[Source passage]:

American tennis player and actor (born 1974)

Ben Sharples (born July 22, 1974) is an American actor, screenwriter, producer and director. He is known for his role as Jack Hafey, best friend of Brad and Pia Martin (Ryan Kwanten and Amy Smart), in Takashi Shimizu’s horror movie Flight 7500.

== Early life ==
Sharples grew up in Manhattan Beach, CA and attended Crossroads School in Santa Monica, CA, where he was a student of influential film lecturer Jim Hosney. He started taking acting classes while at the University of California, Berkeley then received more formal acting training from the American Conservatory Theater MFA Program.

An accomplished tennis player, Sharples was awarded Rookie of the Year and Most Valuable Player three years in a row by the Crossroads School tennis team. He finished his junior career ranked in the top twenty in Southern California and went on to play for the U.C. Berkeley men's tennis team for four years. He coached professional tennis player Zack Fleishman at the US Open in 2011.

[Given records]:
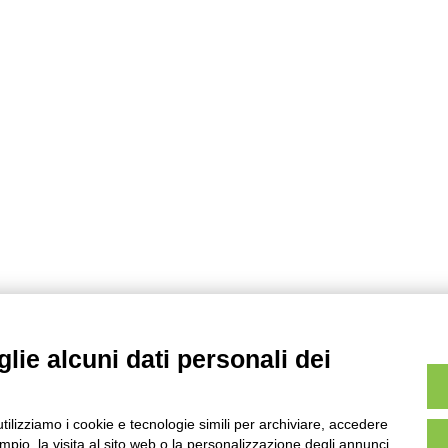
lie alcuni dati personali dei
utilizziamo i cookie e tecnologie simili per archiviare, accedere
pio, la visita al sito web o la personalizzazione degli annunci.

---

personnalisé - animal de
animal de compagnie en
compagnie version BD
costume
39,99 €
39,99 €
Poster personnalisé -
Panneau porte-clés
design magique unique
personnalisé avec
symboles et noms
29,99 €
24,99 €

--

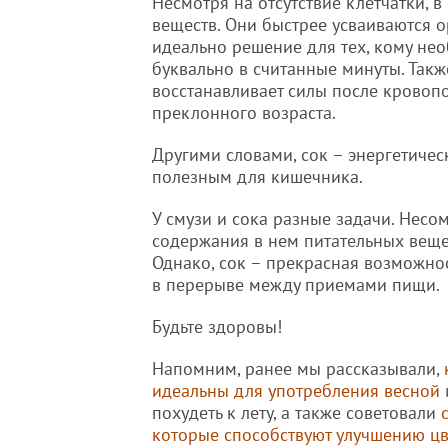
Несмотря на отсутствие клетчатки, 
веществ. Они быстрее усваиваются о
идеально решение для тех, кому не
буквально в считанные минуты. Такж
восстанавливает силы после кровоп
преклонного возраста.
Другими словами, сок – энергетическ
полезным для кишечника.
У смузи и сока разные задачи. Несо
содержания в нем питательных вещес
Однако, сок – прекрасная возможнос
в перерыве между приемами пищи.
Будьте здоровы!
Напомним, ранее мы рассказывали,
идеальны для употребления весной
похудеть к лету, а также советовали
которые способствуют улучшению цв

[What you will do]: Continue the passage about Ben Sharples from its last sentence. None of the entries are needed here.

[Answer to the problem]:
== Career ==
In 2007, Sharples played real estate mogul Stephen in the underground romantic comedy hit film X’s & O’s, reported by The New York Times to be downloaded over 150,000 times in one week. He also appeared in the season three opening episode of 90210 as a professional tennis player who takes out Teddy Montgomery. Ben starred in the dark comedy short film Time Capsule, which premiered at the Regards sur le Cinéma du Monde in Rouen, France, and he played a drug addicted thief in the heist short Blue Plate, an official selection of the Downtown Film Festival Los Angeles.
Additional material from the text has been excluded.